# [Short task]
Go through the listing below and copy out each line that contains the string "typed". Case counts, so a match must have the same capitals and lowercase letters.

Collected data:
• • • •

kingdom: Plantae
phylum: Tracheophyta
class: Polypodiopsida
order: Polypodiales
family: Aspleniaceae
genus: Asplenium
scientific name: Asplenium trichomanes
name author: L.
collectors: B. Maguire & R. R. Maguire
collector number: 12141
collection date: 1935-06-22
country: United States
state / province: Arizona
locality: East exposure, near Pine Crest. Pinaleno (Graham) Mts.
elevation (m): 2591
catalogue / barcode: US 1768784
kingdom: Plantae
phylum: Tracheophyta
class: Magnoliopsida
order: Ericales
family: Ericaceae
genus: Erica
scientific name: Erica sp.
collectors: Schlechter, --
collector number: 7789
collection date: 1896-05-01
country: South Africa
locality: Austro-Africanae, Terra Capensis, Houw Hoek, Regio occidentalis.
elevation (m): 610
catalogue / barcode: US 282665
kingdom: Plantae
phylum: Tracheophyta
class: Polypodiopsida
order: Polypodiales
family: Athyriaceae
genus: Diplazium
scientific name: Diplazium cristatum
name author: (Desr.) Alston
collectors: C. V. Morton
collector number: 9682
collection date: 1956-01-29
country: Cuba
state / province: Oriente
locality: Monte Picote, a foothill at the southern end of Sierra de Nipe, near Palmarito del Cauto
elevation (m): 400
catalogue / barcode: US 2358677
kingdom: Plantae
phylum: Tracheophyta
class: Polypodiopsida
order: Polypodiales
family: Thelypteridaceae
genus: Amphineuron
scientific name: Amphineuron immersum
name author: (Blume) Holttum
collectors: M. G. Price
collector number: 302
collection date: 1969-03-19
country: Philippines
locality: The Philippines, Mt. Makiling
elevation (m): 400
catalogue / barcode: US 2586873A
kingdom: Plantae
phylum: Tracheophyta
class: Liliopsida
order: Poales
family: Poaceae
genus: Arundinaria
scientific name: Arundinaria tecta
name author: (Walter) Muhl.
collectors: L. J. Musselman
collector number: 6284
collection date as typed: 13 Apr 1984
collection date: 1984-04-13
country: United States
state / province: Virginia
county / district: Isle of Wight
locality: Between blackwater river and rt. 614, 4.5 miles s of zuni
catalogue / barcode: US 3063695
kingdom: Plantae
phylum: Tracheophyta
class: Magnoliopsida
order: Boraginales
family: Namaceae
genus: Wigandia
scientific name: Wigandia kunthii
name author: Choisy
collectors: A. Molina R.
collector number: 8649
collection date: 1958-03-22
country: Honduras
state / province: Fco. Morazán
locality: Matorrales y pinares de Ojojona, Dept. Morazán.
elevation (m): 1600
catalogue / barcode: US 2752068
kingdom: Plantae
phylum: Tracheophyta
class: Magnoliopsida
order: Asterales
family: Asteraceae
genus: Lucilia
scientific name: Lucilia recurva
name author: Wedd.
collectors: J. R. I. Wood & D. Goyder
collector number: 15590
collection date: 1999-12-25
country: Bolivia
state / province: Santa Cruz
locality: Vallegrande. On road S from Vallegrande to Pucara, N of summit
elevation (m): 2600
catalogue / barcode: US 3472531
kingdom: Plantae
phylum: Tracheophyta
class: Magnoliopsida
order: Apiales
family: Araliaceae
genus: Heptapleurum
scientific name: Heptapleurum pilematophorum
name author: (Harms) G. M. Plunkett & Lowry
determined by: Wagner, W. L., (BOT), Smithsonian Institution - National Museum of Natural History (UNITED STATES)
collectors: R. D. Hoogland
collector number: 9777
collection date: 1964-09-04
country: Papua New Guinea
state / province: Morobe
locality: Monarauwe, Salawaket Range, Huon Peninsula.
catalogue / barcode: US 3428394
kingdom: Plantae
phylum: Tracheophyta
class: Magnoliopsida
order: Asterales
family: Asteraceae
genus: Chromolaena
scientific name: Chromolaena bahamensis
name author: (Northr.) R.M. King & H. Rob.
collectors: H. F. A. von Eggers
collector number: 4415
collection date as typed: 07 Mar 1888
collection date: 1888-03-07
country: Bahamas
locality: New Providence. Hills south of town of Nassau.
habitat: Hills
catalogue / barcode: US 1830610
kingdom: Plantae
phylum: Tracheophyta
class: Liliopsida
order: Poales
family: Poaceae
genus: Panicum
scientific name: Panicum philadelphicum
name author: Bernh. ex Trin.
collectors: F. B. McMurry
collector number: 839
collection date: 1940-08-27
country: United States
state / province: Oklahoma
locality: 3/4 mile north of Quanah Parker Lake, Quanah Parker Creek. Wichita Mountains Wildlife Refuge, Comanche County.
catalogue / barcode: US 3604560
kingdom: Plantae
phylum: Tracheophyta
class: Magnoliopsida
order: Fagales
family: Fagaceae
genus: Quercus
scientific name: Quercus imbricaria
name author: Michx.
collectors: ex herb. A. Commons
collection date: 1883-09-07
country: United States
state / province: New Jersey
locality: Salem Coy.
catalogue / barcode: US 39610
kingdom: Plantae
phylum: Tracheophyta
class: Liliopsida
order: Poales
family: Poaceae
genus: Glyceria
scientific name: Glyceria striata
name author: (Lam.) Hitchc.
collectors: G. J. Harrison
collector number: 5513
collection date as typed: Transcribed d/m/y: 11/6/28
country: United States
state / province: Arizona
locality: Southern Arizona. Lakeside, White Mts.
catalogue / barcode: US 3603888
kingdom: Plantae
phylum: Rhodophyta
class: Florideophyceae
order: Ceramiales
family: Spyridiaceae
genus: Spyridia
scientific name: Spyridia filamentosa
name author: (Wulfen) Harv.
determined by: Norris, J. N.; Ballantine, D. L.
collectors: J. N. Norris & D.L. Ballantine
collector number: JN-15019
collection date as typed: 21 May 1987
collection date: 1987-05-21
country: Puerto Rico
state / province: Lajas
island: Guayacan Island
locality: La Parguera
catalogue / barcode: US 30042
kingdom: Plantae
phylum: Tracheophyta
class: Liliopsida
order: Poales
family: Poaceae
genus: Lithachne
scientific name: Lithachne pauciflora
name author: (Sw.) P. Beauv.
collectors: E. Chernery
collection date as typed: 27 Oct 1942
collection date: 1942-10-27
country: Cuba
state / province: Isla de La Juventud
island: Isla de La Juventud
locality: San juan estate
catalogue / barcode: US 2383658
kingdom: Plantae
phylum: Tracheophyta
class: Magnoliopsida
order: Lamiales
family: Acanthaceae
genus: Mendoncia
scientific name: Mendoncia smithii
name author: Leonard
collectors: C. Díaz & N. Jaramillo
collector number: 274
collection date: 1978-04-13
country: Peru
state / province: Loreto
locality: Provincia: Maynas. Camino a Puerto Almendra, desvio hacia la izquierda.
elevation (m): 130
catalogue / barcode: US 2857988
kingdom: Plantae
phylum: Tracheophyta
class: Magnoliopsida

• • • •

# [Response]
collection date as typed: 13 Apr 1984
collection date as typed: 07 Mar 1888
collection date as typed: Transcribed d/m/y: 11/6/28
collection date as typed: 21 May 1987
collection date as typed: 27 Oct 1942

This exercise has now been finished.